E o escritor faz o resumo de suas vidas: “caçar, pescar, dormir, fumar, beber pinga e tocar viola, enquanto a mulher, guedelhuda e imunda, vai pelos vizinhos, pidonha e descarada, fala dos bons trabalhadores o feijão, o toicinho, café, a farinha”. E conclui, lembrando ser esse caboclo a figura do “Jeca Tatu”, criada por Monteiro Lobato: “Além de sujo é roto. Mas, graças a Deus, esse tipo vai desaparecer…”

CAIPIRA PRETO – Os descendentes dos africanos. Segundo Cornélio: “os bons brasileiros vítimas ainda das últimas influências da escravidão. Almas carinhosas e pacientes, generosas e humildes, os chamados ‘negros velhos`”. E lembra-se deles, “conversando ao pé do fogo, sentados numa pedra, no terreiro, na soleira de uma porta, aquecendo-se ao sol, pobres, depois de terem, com o seu suor, inundado as fazendas de patrícios seus, enchendo-os de dinheiro”.
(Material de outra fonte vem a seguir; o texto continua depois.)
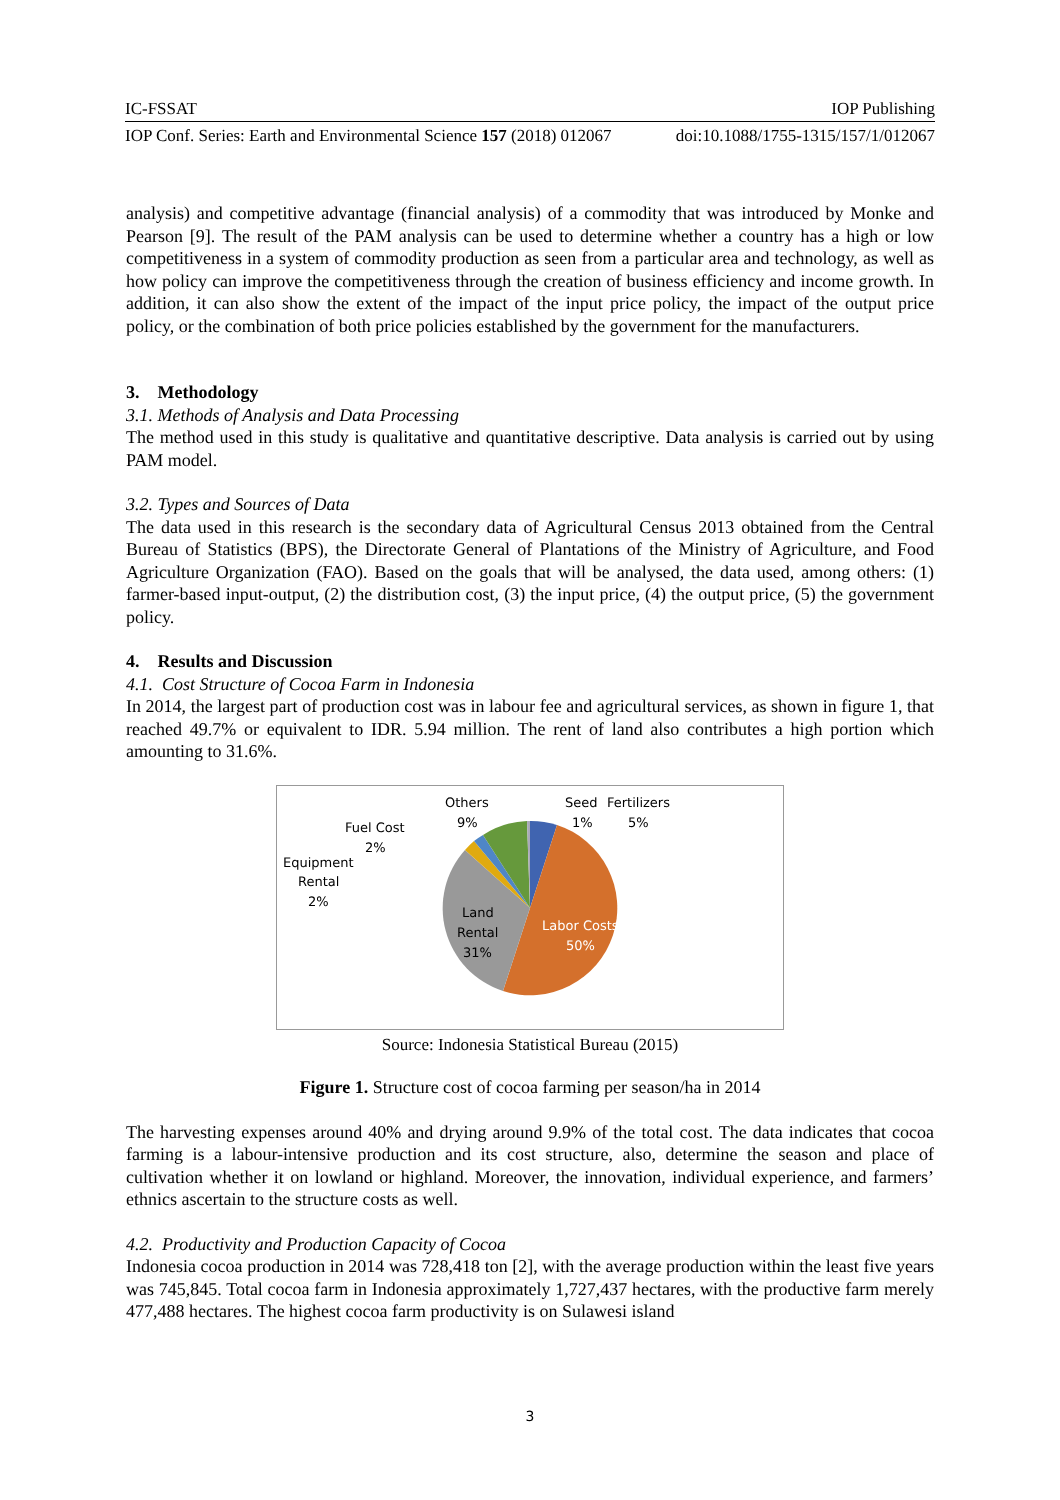IC-FSSAT IOP Publishing
IOP Conf. Series: Earth and Environmental Science 157 (2018) 012067 doi:10.1088/1755-1315/157/1/012067
analysis) and competitive advantage (financial analysis) of a commodity that was introduced by Monke and Pearson [9]. The result of the PAM analysis can be used to determine whether a country has a high or low competitiveness in a system of commodity production as seen from a particular area and technology, as well as how policy can improve the competitiveness through the creation of business efficiency and income growth. In addition, it can also show the extent of the impact of the input price policy, the impact of the output price policy, or the combination of both price policies established by the government for the manufacturers.
3. Methodology
3.1. Methods of Analysis and Data Processing
The method used in this study is qualitative and quantitative descriptive. Data analysis is carried out by using PAM model.
3.2. Types and Sources of Data
The data used in this research is the secondary data of Agricultural Census 2013 obtained from the Central Bureau of Statistics (BPS), the Directorate General of Plantations of the Ministry of Agriculture, and Food Agriculture Organization (FAO). Based on the goals that will be analysed, the data used, among others: (1) farmer-based input-output, (2) the distribution cost, (3) the input price, (4) the output price, (5) the government policy.
4. Results and Discussion
4.1. Cost Structure of Cocoa Farm in Indonesia
In 2014, the largest part of production cost was in labour fee and agricultural services, as shown in figure 1, that reached 49.7% or equivalent to IDR. 5.94 million. The rent of land also contributes a high portion which amounting to 31.6%.
Others
9%
Seed
1%
Fertilizers
5%
Fuel Cost
2%
Equipment
Rental
2%
Land
Rental
31%
Labor Costs
50%
Source: Indonesia Statistical Bureau (2015)
Figure 1. Structure cost of cocoa farming per season/ha in 2014
The harvesting expenses around 40% and drying around 9.9% of the total cost. The data indicates that cocoa farming is a labour-intensive production and its cost structure, also, determine the season and place of cultivation whether it on lowland or highland. Moreover, the innovation, individual experience, and farmers’ ethnics ascertain to the structure costs as well.
4.2. Productivity and Production Capacity of Cocoa
Indonesia cocoa production in 2014 was 728,418 ton [2], with the average production within the least five years was 745,845. Total cocoa farm in Indonesia approximately 1,727,437 hectares, with the productive farm merely 477,488 hectares. The highest cocoa farm productivity is on Sulawesi island
3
Surgira, porém, “o novo caipira preto” que, na descrição corneliana, vive numa “casa quase sempre limpa, coberta de sapé, mas cercada de lavoura, com sua plantação de cana, um pouco de café e cereais. Tem um punhado de santos no terreiro, em mastros, São João, Santo Antônio, São Benedito. É cavalheiresco e gentil, batuqueiro, sambador e `bate´ dez léguas a pé para cantar um desafio num fandango ou `chacuaiá´ o corpo num baile da roça”.
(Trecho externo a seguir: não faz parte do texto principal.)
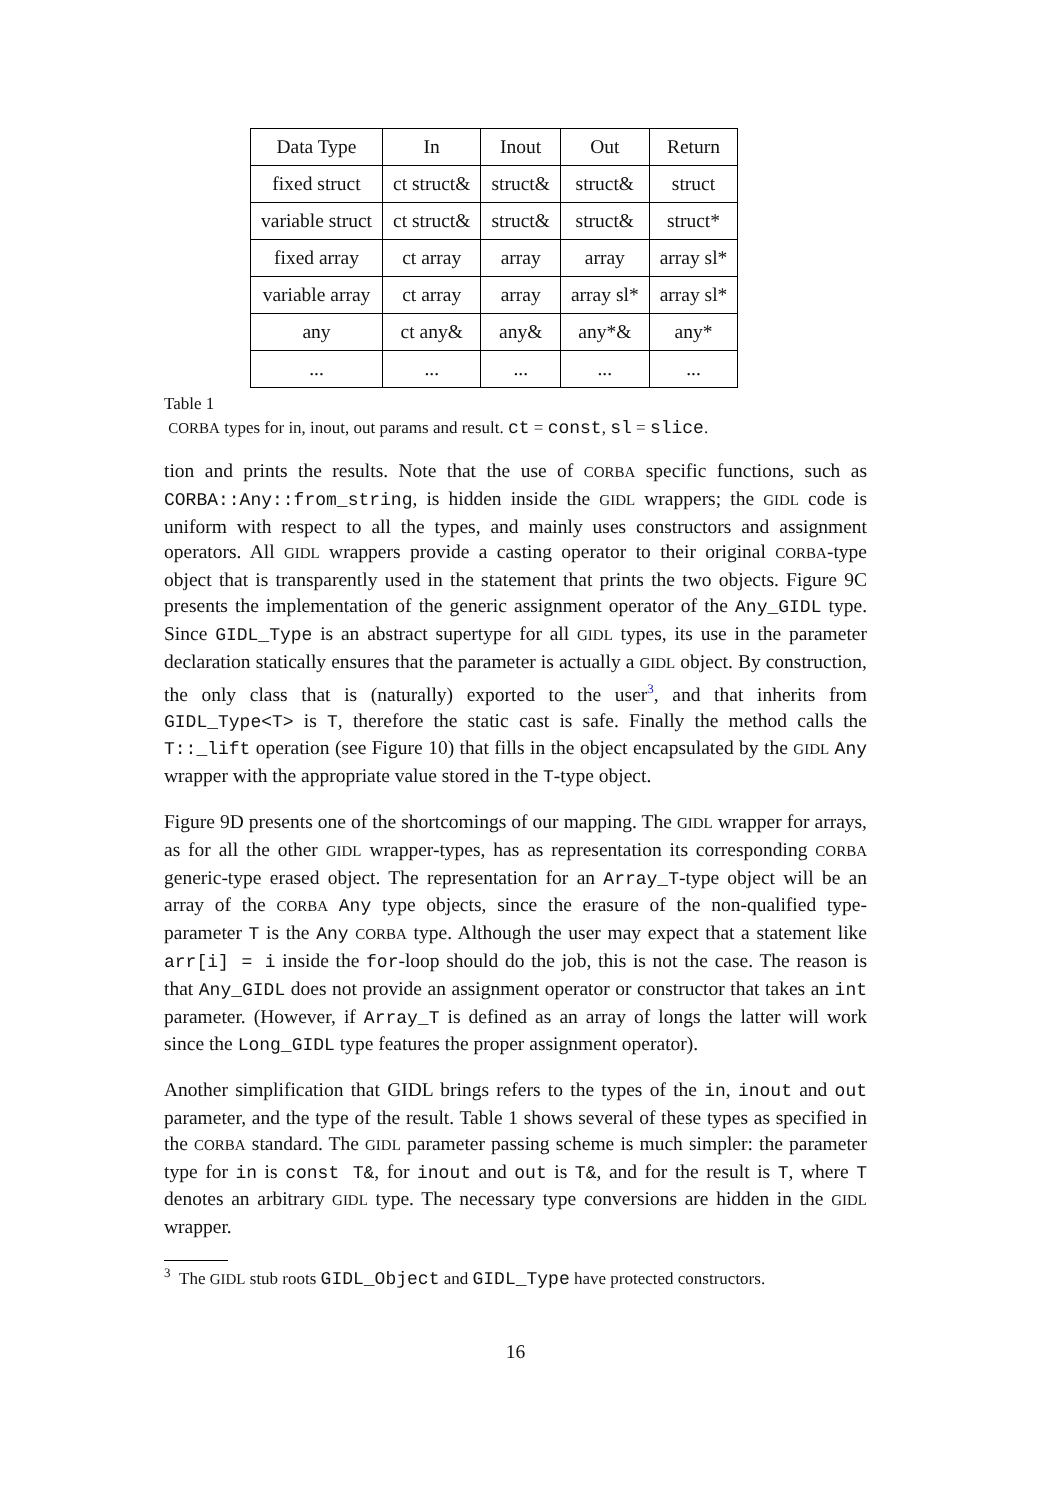| Data Type | In | Inout | Out | Return |
| fixed struct | ct struct& | struct& | struct& | struct |
| variable struct | ct struct& | struct& | struct& | struct* |
| fixed array | ct array | array | array | array sl* |
| variable array | ct array | array | array sl* | array sl* |
| any | ct any& | any& | any*& | any* |
| ... | ... | ... | ... | ... |
Table 1
CORBA types for in, inout, out params and result. ct = const, sl = slice.
tion and prints the results. Note that the use of CORBA specific functions, such as CORBA::Any::from_string, is hidden inside the GIDL wrappers; the GIDL code is uniform with respect to all the types, and mainly uses constructors and assignment operators. All GIDL wrappers provide a casting operator to their original CORBA-type object that is transparently used in the statement that prints the two objects. Figure 9C presents the implementation of the generic assignment operator of the Any_GIDL type. Since GIDL_Type is an abstract supertype for all GIDL types, its use in the parameter declaration statically ensures that the parameter is actually a GIDL object. By construction, the only class that is (naturally) exported to the user<sup>3</sup>, and that inherits from GIDL_Type<T> is T, therefore the static cast is safe. Finally the method calls the T::_lift operation (see Figure 10) that fills in the object encapsulated by the GIDL Any wrapper with the appropriate value stored in the T-type object.
Figure 9D presents one of the shortcomings of our mapping. The GIDL wrapper for arrays, as for all the other GIDL wrapper-types, has as representation its corresponding CORBA generic-type erased object. The representation for an Array_T-type object will be an array of the CORBA Any type objects, since the erasure of the non-qualified type-parameter T is the Any CORBA type. Although the user may expect that a statement like arr[i] = i inside the for-loop should do the job, this is not the case. The reason is that Any_GIDL does not provide an assignment operator or constructor that takes an int parameter. (However, if Array_T is defined as an array of longs the latter will work since the Long_GIDL type features the proper assignment operator).
Another simplification that GIDL brings refers to the types of the in, inout and out parameter, and the type of the result. Table 1 shows several of these types as specified in the CORBA standard. The GIDL parameter passing scheme is much simpler: the parameter type for in is const T&, for inout and out is T&, and for the result is T, where T denotes an arbitrary GIDL type. The necessary type conversions are hidden in the GIDL wrapper.
<sup>3</sup> The GIDL stub roots GIDL_Object and GIDL_Type have protected constructors.
16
CAIPIRA MULATO – Que Cornélio diz ser “oriundo do cruzamento de africanos ou brasileiros pretos com portugueses, e brasileiros brancos, e raramente com o caboclo”. Este é, para o escritor, “o mais vigoroso, altivo, o mais independente e o mais patriota dos brasileiros”. Excessivamente cortês, galanteador para com as senhoras, jamais se humilha diante do patrão. Apreciador de sambas e bailes, não se mistura com o “caboclo preto”.

Nas primeiras décadas do século XX, Cornélio Pires insistia no surgimento, em São Paulo, de “um novo tipo de caipira mulato, simpático, robusto e talentoso, destacando-se nos grandes centros, após breves estudos: o mestiço do italiano com a mulata ou do preto tão estimado por algumas italianas”.

Literatura caipira

As obras de Cornélio Pires, um dos ícones da chamada literatura caipira, têm sido recuperadas por estudiosos e editoras brasileiras. São parte de um tesouro linguístico e folclórico de uma cultura que, entre paulistas e mineiros, começa a ser valorizada. Jornais, revistas, livros, teses acadêmicas abrem espaços e cuidados para um estilo de vida, o caipira, que continua vivo em muitas das pequenas cidades interioranas, e nos subúrbios de cidades médias, conhecidos como “rurbanos”, comunhão do rural e do urbano. A história de Cornélio Pires está íntima e geneticamente ligada a Piracicaba Cornélio Pires foi um mestre – em prosa e verso e também através da música – em recolher a simplicidade das conversas caipiras, as tais patacoadas, misto de anedotas, tiradas maliciosas, simplicidades e astúcias, contos e “causos”. Poucos conhecidas, no entanto, são algumas de suas poesias, tidas, hoje, como documentos imprescindíveis para se conhecer essa “alma caipira”. Aliás, o primeiro livro de Cornélio Pires intitulou-se exatamente “Musa Caipira”, dedicado a outro mestre do folclore brasileiro, o também caipiracicabanocaipivariano, Amadeu Amaral.

As espertezas de Joaquim Bentinho, personagem de Cornélio, que caracteriza o caipira típico, superam as tolices e malandragens com que o personagem de Monteiro Lobato, o Jeca Tatu, marcou, por tanto tempo, a imagem do caipira paulista. Mas não só Joaquim Bentinho. Em todos os seus escritos, como que em retalhos, Cornélio Pires registrou essa alma caipira, tão rica em sua simplicidade que é universal.